### Data ###
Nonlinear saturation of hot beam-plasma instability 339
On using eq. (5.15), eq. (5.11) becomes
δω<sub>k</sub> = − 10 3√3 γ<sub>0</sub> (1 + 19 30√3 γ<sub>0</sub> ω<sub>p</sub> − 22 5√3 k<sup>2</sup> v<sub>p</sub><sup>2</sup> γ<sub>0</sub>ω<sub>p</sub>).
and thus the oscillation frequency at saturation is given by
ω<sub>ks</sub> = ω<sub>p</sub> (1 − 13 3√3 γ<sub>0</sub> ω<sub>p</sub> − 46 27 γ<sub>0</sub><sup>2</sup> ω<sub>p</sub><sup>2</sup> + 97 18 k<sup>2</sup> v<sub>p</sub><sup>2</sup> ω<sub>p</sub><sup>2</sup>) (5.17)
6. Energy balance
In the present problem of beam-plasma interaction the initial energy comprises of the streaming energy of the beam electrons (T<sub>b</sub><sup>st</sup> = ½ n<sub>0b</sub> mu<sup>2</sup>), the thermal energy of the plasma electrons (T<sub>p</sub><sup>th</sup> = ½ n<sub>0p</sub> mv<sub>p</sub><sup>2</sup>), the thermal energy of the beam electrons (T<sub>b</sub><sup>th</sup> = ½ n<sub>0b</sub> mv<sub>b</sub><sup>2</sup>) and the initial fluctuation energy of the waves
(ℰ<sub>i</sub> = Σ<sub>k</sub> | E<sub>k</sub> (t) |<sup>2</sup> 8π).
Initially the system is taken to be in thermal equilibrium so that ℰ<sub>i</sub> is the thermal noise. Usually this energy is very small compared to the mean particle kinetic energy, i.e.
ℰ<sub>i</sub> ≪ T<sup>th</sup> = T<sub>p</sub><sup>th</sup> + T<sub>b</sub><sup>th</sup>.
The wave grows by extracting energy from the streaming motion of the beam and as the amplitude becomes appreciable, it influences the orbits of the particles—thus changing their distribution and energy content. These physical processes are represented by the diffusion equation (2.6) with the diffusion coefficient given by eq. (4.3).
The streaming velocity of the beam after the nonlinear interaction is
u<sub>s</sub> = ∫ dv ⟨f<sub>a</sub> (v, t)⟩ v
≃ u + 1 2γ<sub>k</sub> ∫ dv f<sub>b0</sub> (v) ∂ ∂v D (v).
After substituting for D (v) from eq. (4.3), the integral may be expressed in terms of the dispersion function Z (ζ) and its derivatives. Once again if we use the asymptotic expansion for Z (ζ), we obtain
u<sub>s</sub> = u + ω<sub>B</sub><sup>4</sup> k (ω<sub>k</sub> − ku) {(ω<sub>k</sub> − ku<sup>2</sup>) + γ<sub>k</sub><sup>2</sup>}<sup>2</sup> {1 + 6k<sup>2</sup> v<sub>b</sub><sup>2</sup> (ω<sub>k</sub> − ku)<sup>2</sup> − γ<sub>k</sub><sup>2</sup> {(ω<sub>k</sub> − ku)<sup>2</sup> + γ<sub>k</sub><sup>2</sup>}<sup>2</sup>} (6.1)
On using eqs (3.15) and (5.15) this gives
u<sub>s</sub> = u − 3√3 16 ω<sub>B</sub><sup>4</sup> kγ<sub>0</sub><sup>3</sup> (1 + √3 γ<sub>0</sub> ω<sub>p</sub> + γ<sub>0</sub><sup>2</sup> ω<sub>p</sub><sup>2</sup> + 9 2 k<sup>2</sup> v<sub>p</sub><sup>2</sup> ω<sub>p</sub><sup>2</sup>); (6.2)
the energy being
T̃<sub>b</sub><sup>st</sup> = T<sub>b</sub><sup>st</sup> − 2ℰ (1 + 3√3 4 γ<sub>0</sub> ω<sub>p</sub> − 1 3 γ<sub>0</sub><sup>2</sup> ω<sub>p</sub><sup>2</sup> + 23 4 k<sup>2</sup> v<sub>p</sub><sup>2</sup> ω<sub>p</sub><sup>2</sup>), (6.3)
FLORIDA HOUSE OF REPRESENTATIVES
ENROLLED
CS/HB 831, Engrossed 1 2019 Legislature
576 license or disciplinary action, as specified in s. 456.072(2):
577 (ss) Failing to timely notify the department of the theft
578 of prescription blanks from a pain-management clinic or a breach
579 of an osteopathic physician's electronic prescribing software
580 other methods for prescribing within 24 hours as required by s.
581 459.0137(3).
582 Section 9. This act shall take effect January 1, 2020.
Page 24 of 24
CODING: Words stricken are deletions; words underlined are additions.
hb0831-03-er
###
How to complete this task: Reproduce the lines above, beginning at the line with "(ℰ<sub>i</sub> = Σ<sub>k</sub>" and stopping after the line with "ℰ<sub>i</sub> ≪ T<sup>th</sup>", exactly as they are.

Output of the task:
(ℰ<sub>i</sub> = Σ<sub>k</sub> | E<sub>k</sub> (t) |<sup>2</sup> 8π).
Initially the system is taken to be in thermal equilibrium so that ℰ<sub>i</sub> is the thermal noise. Usually this energy is very small compared to the mean particle kinetic energy, i.e.
ℰ<sub>i</sub> ≪ T<sup>th</sup> = T<sub>p</sub><sup>th</sup> + T<sub>b</sub><sup>th</sup>.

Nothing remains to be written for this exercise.